_TASK GOAL_. Gather every line in the records below that contains the word "solicitud", and copy each of those lines in full.

_RECORDS FOR THE TASK_.

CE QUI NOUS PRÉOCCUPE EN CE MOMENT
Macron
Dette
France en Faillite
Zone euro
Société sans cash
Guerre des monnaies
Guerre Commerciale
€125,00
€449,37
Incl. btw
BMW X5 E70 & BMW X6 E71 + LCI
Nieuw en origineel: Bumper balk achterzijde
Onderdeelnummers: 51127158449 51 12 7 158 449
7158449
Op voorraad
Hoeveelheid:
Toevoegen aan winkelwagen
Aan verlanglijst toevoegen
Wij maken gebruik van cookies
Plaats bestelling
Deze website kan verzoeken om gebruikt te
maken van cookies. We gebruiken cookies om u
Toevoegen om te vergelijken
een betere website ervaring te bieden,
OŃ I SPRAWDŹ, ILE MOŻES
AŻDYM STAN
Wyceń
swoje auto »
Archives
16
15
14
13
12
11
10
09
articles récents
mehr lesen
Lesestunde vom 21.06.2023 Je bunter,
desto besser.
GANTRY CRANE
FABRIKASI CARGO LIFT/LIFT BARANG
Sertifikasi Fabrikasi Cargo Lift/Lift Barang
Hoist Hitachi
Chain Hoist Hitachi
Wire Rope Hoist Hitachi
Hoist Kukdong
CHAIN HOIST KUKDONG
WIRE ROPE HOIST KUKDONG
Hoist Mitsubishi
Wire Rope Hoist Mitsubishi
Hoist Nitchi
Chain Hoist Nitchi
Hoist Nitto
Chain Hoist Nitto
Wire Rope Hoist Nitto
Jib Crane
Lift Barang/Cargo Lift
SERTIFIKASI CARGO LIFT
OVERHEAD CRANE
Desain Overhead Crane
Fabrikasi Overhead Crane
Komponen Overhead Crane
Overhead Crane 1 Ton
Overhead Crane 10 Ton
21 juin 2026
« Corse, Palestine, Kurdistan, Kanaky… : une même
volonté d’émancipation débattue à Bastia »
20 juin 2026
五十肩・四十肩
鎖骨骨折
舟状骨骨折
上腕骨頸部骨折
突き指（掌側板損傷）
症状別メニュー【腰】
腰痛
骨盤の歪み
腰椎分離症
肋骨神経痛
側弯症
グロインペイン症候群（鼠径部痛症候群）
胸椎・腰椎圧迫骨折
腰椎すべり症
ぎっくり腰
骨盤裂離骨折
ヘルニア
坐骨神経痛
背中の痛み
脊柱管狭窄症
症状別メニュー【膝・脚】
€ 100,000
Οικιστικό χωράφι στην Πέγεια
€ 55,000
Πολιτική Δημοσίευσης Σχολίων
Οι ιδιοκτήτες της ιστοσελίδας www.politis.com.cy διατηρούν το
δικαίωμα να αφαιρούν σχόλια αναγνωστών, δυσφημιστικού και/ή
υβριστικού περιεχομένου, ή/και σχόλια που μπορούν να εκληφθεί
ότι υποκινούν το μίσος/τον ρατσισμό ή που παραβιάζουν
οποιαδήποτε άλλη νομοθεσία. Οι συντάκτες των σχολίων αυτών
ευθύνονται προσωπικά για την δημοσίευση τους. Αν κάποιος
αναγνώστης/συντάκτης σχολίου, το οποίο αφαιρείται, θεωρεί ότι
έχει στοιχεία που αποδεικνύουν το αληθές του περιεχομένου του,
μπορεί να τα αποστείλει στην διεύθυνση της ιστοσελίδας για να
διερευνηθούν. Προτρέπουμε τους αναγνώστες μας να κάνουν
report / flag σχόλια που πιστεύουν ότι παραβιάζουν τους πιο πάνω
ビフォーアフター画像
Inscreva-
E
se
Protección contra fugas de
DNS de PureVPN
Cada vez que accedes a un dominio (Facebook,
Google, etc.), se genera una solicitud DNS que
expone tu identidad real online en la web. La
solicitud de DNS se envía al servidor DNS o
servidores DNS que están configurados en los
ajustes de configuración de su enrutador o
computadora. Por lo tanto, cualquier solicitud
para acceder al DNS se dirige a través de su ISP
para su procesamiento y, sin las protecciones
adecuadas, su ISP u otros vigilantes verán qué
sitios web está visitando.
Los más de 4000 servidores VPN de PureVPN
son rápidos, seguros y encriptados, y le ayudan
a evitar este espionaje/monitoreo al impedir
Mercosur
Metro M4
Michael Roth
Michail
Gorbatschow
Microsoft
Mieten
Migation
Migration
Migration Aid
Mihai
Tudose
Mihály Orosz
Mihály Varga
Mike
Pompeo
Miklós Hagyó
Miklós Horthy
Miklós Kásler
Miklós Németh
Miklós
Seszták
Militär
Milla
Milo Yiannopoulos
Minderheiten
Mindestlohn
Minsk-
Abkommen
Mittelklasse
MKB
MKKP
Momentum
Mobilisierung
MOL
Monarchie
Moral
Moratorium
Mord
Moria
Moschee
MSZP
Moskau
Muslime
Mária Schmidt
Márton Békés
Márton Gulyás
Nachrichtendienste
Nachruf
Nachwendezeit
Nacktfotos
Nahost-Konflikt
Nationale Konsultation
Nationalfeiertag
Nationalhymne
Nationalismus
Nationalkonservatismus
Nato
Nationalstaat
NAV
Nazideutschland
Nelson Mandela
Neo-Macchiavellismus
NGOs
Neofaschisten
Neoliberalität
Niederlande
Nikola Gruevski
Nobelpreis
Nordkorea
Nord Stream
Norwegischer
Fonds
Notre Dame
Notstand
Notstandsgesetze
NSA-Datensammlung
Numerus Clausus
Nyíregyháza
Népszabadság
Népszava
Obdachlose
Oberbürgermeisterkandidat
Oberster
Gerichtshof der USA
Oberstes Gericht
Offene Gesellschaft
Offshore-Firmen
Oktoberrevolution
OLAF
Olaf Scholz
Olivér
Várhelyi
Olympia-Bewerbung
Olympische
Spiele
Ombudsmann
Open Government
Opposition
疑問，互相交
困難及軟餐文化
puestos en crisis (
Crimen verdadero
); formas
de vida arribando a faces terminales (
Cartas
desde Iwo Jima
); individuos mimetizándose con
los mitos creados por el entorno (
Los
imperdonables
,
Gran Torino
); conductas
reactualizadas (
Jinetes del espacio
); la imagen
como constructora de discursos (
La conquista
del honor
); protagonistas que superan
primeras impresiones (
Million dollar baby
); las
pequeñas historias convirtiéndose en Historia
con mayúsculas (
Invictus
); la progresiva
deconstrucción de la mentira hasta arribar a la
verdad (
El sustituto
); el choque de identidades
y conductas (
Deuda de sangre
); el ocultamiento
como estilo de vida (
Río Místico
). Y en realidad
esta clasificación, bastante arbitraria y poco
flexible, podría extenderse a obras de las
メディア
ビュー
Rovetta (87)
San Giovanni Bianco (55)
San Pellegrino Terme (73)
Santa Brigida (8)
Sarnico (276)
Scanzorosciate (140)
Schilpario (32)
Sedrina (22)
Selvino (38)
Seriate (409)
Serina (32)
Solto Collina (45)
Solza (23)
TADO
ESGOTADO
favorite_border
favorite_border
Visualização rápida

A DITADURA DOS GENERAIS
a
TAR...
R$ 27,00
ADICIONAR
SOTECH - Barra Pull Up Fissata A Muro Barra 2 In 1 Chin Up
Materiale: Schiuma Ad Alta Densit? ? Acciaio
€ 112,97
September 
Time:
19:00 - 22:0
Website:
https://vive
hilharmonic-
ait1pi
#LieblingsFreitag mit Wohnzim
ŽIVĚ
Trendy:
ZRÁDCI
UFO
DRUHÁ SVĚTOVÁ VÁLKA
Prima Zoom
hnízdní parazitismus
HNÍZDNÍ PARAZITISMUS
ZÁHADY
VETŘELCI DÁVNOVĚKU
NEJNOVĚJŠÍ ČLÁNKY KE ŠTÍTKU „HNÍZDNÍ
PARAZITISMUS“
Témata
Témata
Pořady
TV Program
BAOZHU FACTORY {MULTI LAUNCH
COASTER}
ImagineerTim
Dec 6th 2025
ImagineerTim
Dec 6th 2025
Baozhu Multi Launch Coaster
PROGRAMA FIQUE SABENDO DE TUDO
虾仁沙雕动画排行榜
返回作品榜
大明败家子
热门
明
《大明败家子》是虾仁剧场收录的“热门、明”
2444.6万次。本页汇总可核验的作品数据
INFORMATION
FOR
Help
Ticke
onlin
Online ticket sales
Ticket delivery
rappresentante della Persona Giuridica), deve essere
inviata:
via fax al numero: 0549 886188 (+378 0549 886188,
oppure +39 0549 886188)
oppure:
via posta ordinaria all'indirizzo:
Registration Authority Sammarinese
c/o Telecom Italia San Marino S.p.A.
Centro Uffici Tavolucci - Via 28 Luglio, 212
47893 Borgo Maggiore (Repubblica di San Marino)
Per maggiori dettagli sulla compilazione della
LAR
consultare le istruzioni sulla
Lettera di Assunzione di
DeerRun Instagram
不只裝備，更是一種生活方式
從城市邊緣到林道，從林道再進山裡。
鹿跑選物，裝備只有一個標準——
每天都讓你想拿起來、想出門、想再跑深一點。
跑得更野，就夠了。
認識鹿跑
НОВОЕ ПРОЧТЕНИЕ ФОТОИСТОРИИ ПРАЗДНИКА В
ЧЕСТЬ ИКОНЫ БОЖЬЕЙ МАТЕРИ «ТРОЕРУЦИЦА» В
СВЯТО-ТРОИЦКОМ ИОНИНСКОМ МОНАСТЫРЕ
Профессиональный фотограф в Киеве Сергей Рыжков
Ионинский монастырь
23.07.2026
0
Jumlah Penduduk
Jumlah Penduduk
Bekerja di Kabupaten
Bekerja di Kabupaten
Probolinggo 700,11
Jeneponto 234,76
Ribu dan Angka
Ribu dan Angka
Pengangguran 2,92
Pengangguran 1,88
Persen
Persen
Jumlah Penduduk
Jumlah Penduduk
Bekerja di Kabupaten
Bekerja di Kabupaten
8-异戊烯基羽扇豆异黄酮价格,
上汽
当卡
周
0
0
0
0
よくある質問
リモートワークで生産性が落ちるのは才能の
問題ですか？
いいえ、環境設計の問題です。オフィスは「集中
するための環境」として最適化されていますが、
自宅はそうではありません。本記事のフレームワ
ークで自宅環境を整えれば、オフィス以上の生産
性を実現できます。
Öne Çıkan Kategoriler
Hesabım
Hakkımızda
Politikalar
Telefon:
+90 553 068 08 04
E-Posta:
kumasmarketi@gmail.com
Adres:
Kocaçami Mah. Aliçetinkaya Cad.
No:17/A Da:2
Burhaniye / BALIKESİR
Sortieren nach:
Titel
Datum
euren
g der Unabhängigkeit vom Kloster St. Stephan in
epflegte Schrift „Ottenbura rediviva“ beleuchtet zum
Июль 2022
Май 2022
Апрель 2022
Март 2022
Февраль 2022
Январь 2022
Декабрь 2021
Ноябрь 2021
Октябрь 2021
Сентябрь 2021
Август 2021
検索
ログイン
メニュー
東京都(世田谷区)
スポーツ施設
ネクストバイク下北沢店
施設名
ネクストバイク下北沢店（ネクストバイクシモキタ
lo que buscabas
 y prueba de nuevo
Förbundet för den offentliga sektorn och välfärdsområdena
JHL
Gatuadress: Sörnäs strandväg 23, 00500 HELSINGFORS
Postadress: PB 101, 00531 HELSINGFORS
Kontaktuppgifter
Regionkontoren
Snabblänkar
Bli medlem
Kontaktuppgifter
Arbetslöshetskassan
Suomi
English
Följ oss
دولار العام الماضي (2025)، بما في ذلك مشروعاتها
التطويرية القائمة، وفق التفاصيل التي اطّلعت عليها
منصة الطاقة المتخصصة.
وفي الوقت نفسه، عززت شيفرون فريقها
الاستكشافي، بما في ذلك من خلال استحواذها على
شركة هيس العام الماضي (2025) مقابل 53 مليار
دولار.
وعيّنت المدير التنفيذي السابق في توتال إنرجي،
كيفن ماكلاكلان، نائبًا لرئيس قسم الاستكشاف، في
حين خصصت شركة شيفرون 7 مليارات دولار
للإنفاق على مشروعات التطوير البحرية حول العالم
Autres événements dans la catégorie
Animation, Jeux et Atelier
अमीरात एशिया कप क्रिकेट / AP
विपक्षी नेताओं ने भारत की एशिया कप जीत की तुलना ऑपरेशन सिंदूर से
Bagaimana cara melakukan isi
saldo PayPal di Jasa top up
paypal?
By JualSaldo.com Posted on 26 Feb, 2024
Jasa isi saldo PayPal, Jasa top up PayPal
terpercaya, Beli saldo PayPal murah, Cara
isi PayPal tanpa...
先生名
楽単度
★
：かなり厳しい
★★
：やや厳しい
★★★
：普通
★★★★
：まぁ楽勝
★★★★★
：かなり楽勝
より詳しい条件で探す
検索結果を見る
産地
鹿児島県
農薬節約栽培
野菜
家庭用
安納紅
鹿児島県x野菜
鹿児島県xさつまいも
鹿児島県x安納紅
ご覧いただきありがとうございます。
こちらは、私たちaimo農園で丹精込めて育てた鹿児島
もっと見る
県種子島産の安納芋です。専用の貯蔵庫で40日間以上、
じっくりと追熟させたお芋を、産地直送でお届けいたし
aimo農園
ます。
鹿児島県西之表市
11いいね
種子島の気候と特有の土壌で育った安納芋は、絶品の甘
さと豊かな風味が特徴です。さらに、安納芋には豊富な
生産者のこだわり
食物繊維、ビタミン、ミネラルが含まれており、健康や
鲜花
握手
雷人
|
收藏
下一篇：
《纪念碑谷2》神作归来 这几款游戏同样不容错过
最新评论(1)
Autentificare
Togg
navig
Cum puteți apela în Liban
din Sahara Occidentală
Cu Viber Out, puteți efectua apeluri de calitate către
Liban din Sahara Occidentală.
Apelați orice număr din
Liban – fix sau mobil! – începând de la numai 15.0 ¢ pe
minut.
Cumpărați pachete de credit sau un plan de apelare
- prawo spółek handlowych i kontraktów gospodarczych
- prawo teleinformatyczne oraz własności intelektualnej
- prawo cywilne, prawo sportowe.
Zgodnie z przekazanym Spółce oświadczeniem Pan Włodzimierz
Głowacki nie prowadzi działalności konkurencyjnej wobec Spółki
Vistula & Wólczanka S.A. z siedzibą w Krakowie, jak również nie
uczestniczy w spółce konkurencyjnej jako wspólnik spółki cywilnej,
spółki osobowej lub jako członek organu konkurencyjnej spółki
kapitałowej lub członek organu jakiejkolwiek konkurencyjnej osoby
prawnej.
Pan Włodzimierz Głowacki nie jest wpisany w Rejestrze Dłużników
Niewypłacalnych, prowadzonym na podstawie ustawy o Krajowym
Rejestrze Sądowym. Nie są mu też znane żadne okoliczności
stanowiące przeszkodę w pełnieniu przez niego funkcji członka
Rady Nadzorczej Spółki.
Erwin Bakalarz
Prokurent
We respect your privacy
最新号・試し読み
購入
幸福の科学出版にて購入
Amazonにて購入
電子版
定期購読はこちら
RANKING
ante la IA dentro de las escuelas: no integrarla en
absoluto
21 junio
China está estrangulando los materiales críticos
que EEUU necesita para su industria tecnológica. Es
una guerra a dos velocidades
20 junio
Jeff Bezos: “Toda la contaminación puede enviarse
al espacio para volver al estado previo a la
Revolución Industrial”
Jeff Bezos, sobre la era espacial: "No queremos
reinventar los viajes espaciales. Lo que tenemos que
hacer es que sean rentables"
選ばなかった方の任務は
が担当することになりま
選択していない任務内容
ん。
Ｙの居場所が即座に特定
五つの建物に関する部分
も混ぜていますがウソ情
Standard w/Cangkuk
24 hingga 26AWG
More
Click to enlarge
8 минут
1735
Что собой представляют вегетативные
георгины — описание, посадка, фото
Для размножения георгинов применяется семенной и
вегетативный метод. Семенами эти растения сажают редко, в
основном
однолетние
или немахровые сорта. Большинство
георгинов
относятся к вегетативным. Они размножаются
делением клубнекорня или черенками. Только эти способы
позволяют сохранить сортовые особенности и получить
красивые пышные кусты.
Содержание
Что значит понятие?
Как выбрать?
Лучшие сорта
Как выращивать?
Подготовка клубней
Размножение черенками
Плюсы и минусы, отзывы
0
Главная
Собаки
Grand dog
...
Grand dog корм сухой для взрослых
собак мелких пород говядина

_ANSWER FOR THE TASK_.
Google, etc.), se genera una solicitud DNS que
solicitud de DNS se envía al servidor DNS o
computadora. Por lo tanto, cualquier solicitud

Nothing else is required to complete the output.